But there was no fallen rock. Or gore. Or splattered brain. Droko was unharmed…mostly. He knelt, stiff and unseeing, with his arms thrown wide, back arched. The vibrant gold flecks in his irises were now swirling like embers in a flaring campfire, and the painted hand on his chest shone in the amber light like fresh blood.
“Droko!” I shook him—or I tried to, anyhow. He was stiffer than the petrified dwarves—
Dwarves! Was this their work? It had to be. As I watched, the curved wall fragmented like the petals of a flower, then those petals slotted themselves neatly into the floor with a rasp of stone on stone. Taruut always said I was the key to everything. I didn’t think he’d meant it literally! The workmanship I’d unlocked was so precise, it hardly looked like stone at all as it revealed a secret chamber.
A chamber I’d seen before—the amber room.
It had been striking enough by the glow of my lantern. But now it sparkled with a dazzling light. Small holes were drilled high in the ceiling, fitted with tiny mirrors. Sunlight bounced from the holes to the thick amber walls, sparkling so bright it forced me to blink away tears.
As the overhead light shifted, so did the sparkles. I couldn’t quite say whether what I saw in Droko’s eyes were the flecks he’d been born with or just the reflection of the dancing light. “Droko? Droko! Say something!”
The gold sparkles converged over each pupil, blinding him with a pair of radiant stars. Droko drew a deep breath…and spoke. “The Red Hand Clan shall be reborn in the fire of a new age, guided by the wisdom of its ancestors, and led by a son of the true sight.”
His normally shivery-deep voice pealed through the amber room like thunder. Not just with volume, but with confidence.
It wasn’t the blustery confidence of a chieftain…it was the knowing confidence of a shaman.
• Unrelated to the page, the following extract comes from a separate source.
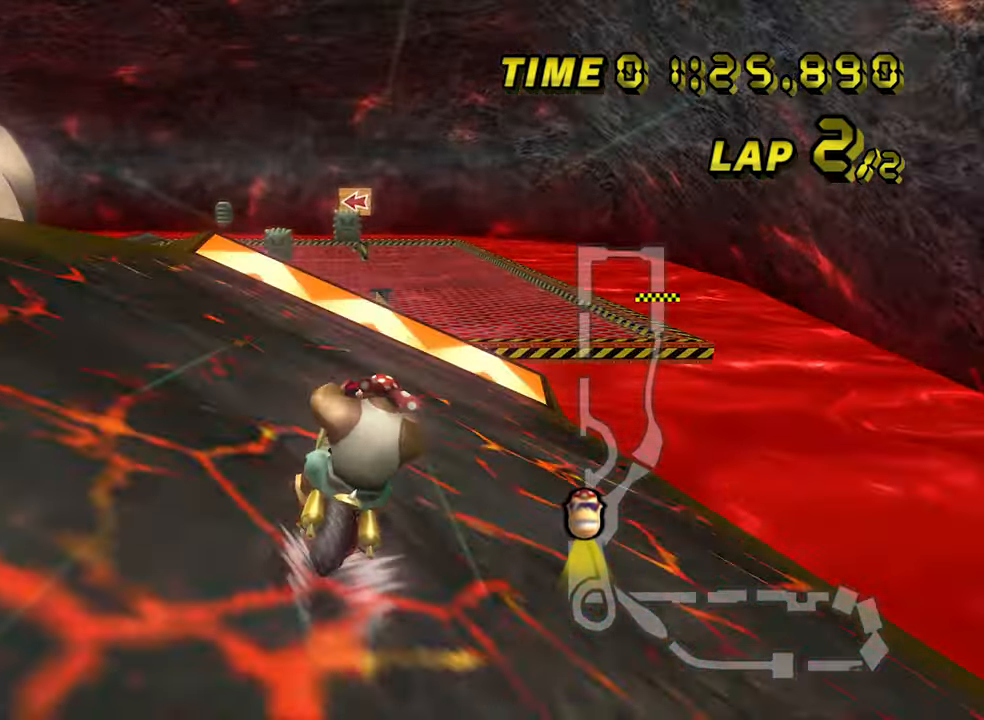
{"dt_ms": 500, "buttons": ["A"], "left_stick": "center", "events": []}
Droko’s eyes flickered, and I realized that the sparkles hadn’t blinded him at all. As figures of gilded light cascaded across the amber walls, Droko was reading them. I scuttled back to get out of his way, and as I did, I saw we weren’t alone. The grinding walls had attracted some of the honor guard—and a few of the chieftain’s men, as well. They’d all been pretty macho when they were pointing their weapons at me. But now, with the walls ablaze and the golden prophecy dancing all around them, they were singing another tune! Most of them cowered. Some made hasty gestures to ward off a curse. One of them actually pissed himself.
And in the face of it all, I stood my ground. Little ol’ me. The weak and feeble human. I was patting myself on the back for being so brave when I realized Droko still had more to say.
“Seek the sign of the Hand, for it is not through blood that the clan is made strong, but through the convergence of hearts and minds. This is the time to unite, the time to stand as one…and the time to be made whole again.”
The room was still. For a moment, no one stirred. Then, somewhere in the crowd, one of the bemused guards spoke up. “What’s this sign of the Hand?”
“It’s a lie ,” boomed a voice I knew all too well—just as Gorgul barreled into the amber room and backhanded me so hard I saw stars of my own. My ears rang, and the tang of copper flooded my mouth where my teeth cut into my cheek. Droko had been right: courage might be great, but all the bravery in the world won’t protect a small, soft unarmed human from a gigantic raging orc.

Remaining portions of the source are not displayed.